Ureteral stent


Refers to a thin tube inserted into the ureter to prevent or treat obstruction of the urine flow from the kidney.

It is usually placed with the aid of a cystoscope.

The length of the stents used in adult patients varies between 24 and 30 cm, and differ in diameters or gauges, to fit different size ureters.

To prevent movement one or both ends of the stent may be coiled ; this is called a JJ stent, double J stent or pig-tail stent.

They are used to ensure the openness of a ureter, that may be compromised by a kidney stone or a procedure.

Stent placement is used as a temporary measure, to prevent damage to a blocked kidney, until the stone can be removed.

Long-term indwelling stents may be used to hold ureters open, when they are compressed by tumors in the neighbourhood of the ureter or by tumors of the ureter itself.

Stents may also be placed in a ureter that has been manipulated during a ureteroscopy procedure that involves the removal of a stone.

Ureteral stent complications: dislocation, infection and blockage by encrustation, increased urgency and frequency of urination, blood in the urine, leakage of urine, pain in the kidney, bladder, or groin, and pain in the kidneys during, and for a short time after urination.

Stent associated symptoms are generally temporary and disappear with the removal of the stent.

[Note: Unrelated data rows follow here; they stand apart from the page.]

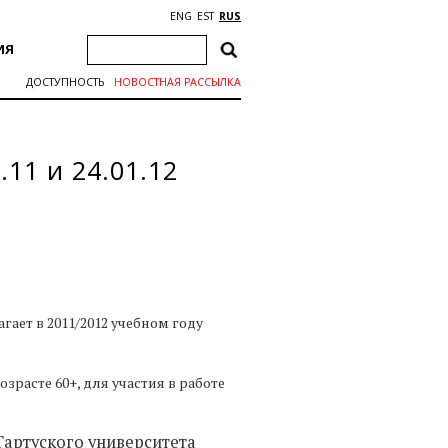
ENG
EST
RUS
ИЯ
ДОСТУПНОСТЬ
НОВОСТНАЯ РАССЫЛКА
11 и 24.01.12
ает в 2011/2012 учебном году
зрасте 60+, для участия в работе
Тартуского университета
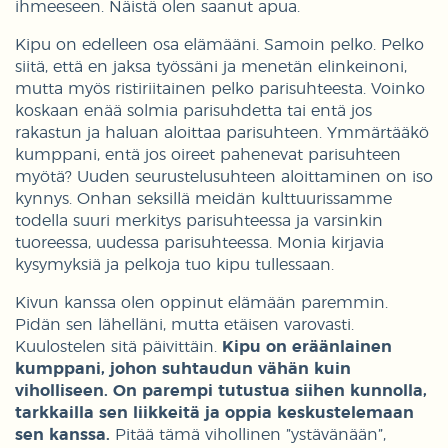
ihmeeseen. Näistä olen saanut apua.
Kipu on edelleen osa elämääni. Samoin pelko. Pelko
siitä, että en jaksa työssäni ja menetän elinkeinoni,
mutta myös ristiriitainen pelko parisuhteesta. Voinko
koskaan enää solmia parisuhdetta tai entä jos
rakastun ja haluan aloittaa parisuhteen. Ymmärtääkö
kumppani, entä jos oireet pahenevat parisuhteen
myötä? Uuden seurustelusuhteen aloittaminen on iso
kynnys. Onhan seksillä meidän kulttuurissamme
todella suuri merkitys parisuhteessa ja varsinkin
tuoreessa, uudessa parisuhteessa. Monia kirjavia
kysymyksiä ja pelkoja tuo kipu tullessaan.
Kivun kanssa olen oppinut elämään paremmin.
Pidän sen lähelläni, mutta etäisen varovasti.
Kuulostelen sitä päivittäin.
Kipu on eräänlainen
kumppani, johon suhtaudun vähän kuin
viholliseen. On parempi tutustua siihen kunnolla,
tarkkailla sen liikkeitä ja oppia keskustelemaan
sen kanssa.
Pitää tämä vihollinen ”ystävänään”,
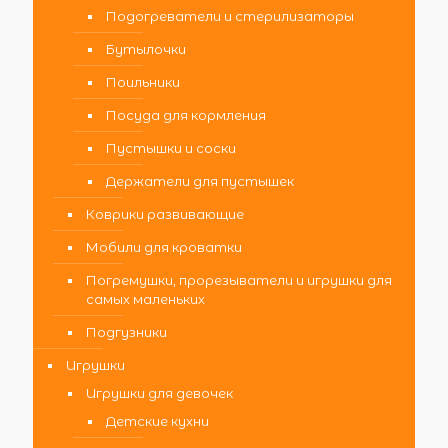
Подогреватели и стерилизаторы
Бутылочки
Поильники
Посуда для кормления
Пустышки и соски
Держатели для пустышек
Коврики развивающие
Мобили для кроватки
Погремушки, прорезыватели и игрушки для
самых маленьких
Подгузники
Игрушки
Игрушки для девочек
Детские кухни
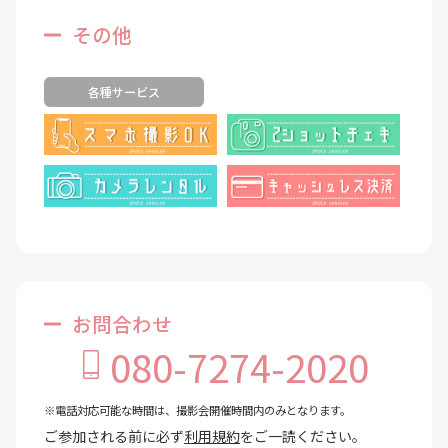
その他
各種サービス
お問合わせ
080-7274-2020
※電話対応可能な時間は、撮影会開催時間内のみとなります。
ご参加される前に必ず
利用規約
をご一読ください。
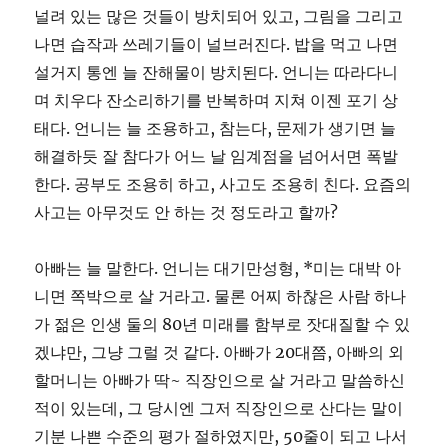
널려 있는 많은 것들이 방치되어 있고, 그림을 그리고
나면 습작과 쓰레기들이 널브러진다. 밥을 먹고 나면
설거지 통엔 늘 잔해물이 방치된다. 언니는 따라다니
며 치우다 잔소리하기를 반복하며 지쳐 이젠 포기 상
태다. 언니는 늘 조용하고, 참는다, 문제가 생기면 늘
해결하듯 잘 참다가 어느 날 임계점을 넘어서면 폭발
한다. 공부도 조용히 하고, 사고도 조용히 친다. 요즘의
사고는 아무것도 안 하는 것 정도라고 할까?
아빠는 늘 말한다. 언니는 대기만성형, *미는 대박 아
니면 쪽박으로 살 거라고. 물론 어찌 하찮은 사람 하나
가 젊은 인생 둘의 80년 미래를 함부로 잣대질할 수 있
겠냐만, 그냥 그럴 것 같다. 아빠가 20대쯤, 아빠의 외
할머니는 아빠가 딱~ 직장인으로 살 거라고 말씀하신
적이 있는데, 그 당시엔 그저 직장인으로 산다는 말이
기분 나쁜 수준의 평가 절하였지만, 50줄이 되고 나서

To decrease or eliminate the increased urgency and frequency of urination agents used for the treatment of over active bladder are sometimes given.

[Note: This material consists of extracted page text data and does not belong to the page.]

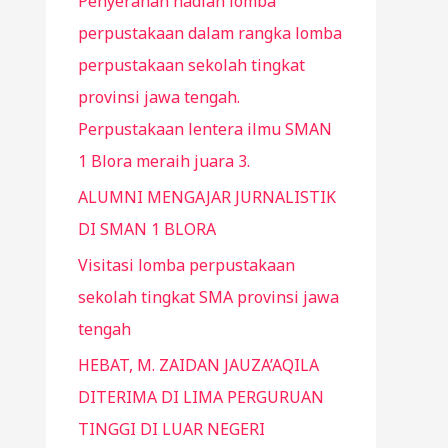
Penyerahan hadiah lomba
perpustakaan dalam rangka lomba
perpustakaan sekolah tingkat
provinsi jawa tengah.
Perpustakaan lentera ilmu SMAN
1 Blora meraih juara 3.
ALUMNI MENGAJAR JURNALISTIK
DI SMAN 1 BLORA
Visitasi lomba perpustakaan
sekolah tingkat SMA provinsi jawa
tengah
HEBAT, M. ZAIDAN JAUZA’AQILA
DITERIMA DI LIMA PERGURUAN
TINGGI DI LUAR NEGERI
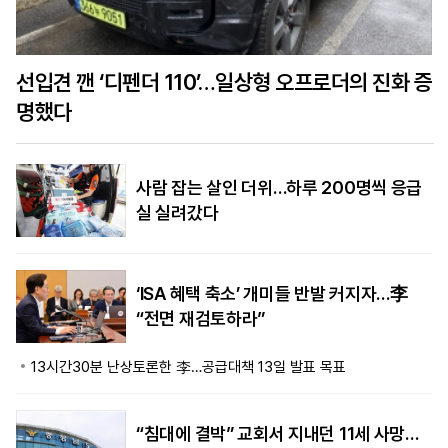
선입견 깬 ‘디펜더 110’…일상형 오프로더의 진화 증
명했다
사람 잡는 살인 더위…하루 200명씩 응급
실 실려갔다
‘ISA 혜택 축소’ 개미들 반발 커지자…李
“전면 재검토하라”
13시간30분 난상토론한 李…공급대책 13일 발표 목표
“침대에 결박” 교회서 지내던 11세 사망…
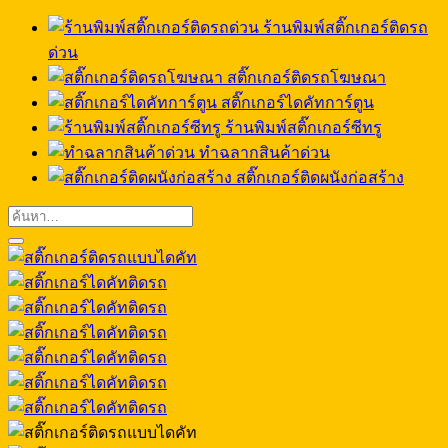
ร้านพิมพ์สติ๊กเกอร์ติดรถ
ด่วน
สติ๊กเกอร์ติดรถโฆษณา
สติ๊กเกอร์ไดคัทการ์ตูน
ร้านพิมพ์สติ๊กเกอร์ซีทรู
ทำฉลากสินค้าด่วน
สติ๊กเกอร์ติดผนังก่อสร้าง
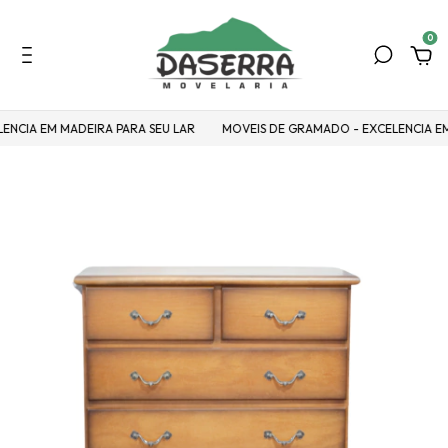
0
 EM MADEIRA PARA SEU LAR
MOVEIS DE GRAMADO - EXCELENCIA EM MADE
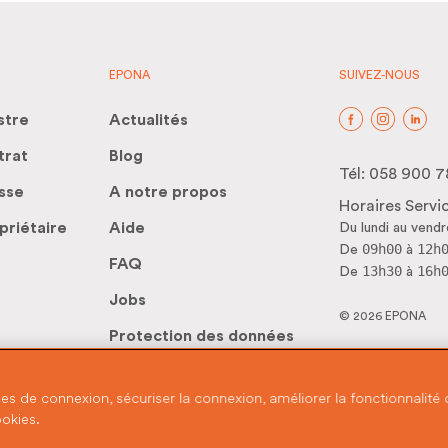
EPONA
SUIVEZ-NOUS
stre
Actualités
trat
Blog
Tél:
058 900 7
sse
A notre propos
Horaires Servic
priétaire
Aide
Du lundi au vendr
09h00
12h
De
à
FAQ
13h30
16h
De
à
Jobs
© 2026 EPONA
Protection des données
Politique en matière de
 de connexion, sécuriser la connexion, améliorer la fonctionnalité d
cookies
ookies.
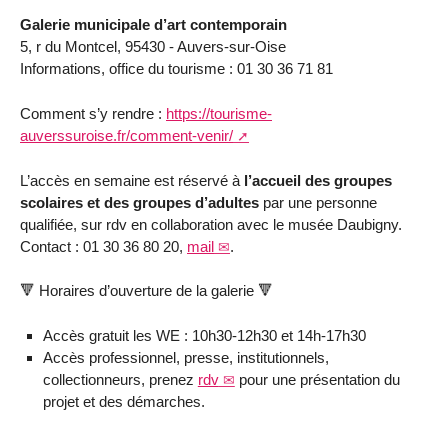
Galerie municipale d’art contemporain
5, r du Montcel, 95430 - Auvers-sur-Oise
Informations, office du tourisme : 01 30 36 71 81
Comment s’y rendre :
https://tourisme-
auverssuroise.fr/comment-venir/
L’accès en semaine est réservé à
l’accueil des groupes
scolaires et des groupes d’adultes
par une personne
qualifiée, sur rdv en collaboration avec le musée Daubigny.
Contact : 01 30 36 80 20,
mail
.
🔻 Horaires d’ouverture de la galerie 🔻
Accès gratuit les WE : 10h30-12h30 et 14h-17h30
Accès professionnel, presse, institutionnels,
collectionneurs, prenez
rdv
pour une présentation du
projet et des démarches.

Stents often have a thread, used for removal, that passes through the urethra and remains outside the body.

Pulling the thread may dislodge the stent.

Patients may carry on with most normal activities in the presence of the stent, however, there may be some discomfort during strenuous physical activity.

Sexual activity is also possible with a stent, but stents with a hanging thread may significantly inhibit such activity.

The stent also can rest on the prostate gland in men, and sexual activity may result in discomfort.

Stents with a thread may be removed in a matter rapidly by pulling on the thread.

Stents without a thread are removed via. cystoscopy.

Stent removal using only a topical anesthetic placed in the urethra is usually sufficient

A ureteric stent may also be retrieved by means of a magnetic removal system.